At their time of apprehensions, they were not stowaways and the INS has no proof they were stowaways. Per the law, bond was set on the mother and she bonded out until her hearing. The child, a minor, required no such bond.
The scope and mission of the INS need to be narrowed and focused. Neither the pro-immigration nor anti-immigration forces seem to really want a system that works. For their own short term opportunism, they would prefer a system that does not work. One evidence of this is that both sides repeat lies and bogus statistics.
Your understanding is wrong.
Michelle Malkin recently had the following to say. Is she correct? Has INS management decided to override the law?

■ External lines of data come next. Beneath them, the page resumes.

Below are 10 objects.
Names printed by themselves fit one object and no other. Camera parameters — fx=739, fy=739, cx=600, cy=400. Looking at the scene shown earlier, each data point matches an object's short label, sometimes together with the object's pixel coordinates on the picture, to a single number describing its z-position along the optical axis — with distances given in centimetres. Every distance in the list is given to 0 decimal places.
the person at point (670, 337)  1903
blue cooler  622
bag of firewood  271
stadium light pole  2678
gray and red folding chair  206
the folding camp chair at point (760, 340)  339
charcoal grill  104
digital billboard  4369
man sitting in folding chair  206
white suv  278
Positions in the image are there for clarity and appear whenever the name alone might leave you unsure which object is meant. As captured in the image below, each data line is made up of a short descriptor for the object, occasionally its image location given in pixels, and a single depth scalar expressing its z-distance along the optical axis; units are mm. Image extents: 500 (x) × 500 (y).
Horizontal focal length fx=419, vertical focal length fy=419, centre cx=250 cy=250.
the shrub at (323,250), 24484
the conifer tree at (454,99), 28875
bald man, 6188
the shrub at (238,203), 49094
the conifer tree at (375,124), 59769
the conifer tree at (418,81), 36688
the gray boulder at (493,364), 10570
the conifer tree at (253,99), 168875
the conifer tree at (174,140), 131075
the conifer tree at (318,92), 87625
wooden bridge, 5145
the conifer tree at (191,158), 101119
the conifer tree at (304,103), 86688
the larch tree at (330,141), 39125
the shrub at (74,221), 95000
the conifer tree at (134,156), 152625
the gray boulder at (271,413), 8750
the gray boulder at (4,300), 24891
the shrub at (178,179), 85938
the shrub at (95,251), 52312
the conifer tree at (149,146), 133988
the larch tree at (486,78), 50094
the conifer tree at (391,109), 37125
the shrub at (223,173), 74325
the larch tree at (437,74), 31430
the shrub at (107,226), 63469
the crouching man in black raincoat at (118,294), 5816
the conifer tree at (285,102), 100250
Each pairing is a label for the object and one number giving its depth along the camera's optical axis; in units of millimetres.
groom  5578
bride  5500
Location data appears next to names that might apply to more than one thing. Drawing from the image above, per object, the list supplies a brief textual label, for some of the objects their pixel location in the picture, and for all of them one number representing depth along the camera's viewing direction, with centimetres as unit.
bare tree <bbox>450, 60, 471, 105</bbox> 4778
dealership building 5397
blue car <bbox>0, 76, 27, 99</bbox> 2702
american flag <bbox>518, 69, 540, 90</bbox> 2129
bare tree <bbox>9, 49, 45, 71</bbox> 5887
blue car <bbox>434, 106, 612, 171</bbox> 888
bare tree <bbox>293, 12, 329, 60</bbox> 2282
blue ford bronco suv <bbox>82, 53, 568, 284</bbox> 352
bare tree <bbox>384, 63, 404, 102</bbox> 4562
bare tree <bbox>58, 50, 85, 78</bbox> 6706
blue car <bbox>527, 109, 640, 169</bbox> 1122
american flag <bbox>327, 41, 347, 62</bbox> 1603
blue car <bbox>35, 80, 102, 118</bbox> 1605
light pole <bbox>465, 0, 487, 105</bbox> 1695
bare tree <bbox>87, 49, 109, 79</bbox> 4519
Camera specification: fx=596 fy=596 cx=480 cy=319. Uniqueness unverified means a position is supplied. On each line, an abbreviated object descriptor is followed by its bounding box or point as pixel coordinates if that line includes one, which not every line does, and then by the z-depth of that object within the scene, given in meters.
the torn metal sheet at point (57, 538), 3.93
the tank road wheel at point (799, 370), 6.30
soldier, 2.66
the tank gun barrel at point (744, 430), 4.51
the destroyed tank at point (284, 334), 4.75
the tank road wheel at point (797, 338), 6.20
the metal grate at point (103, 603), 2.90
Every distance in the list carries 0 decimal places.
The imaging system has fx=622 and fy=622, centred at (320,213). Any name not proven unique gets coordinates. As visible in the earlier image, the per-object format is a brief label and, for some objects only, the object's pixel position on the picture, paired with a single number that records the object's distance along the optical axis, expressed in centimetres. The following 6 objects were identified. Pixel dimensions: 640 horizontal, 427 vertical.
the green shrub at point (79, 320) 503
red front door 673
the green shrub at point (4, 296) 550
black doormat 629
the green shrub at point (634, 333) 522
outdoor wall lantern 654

According to the Detention and Deportation Officers' Field Manual:
"Occasionally, you may encounter an alien who claims to be a stowaway, but cannot or will not provide information concerning the name of the vessel of arrival. Prior to April 1, 1997, such aliens could be handled in the same way as any other EWI [entered without inspection] case and placed into removal proceedings. The [Illegal Immigration Reform and Immigrant Responsibility Act], however, directs that stowaways, regardless of when encountered, are to be removed without a hearing.citing section 235(a)(2) of the Act as the authority for the action."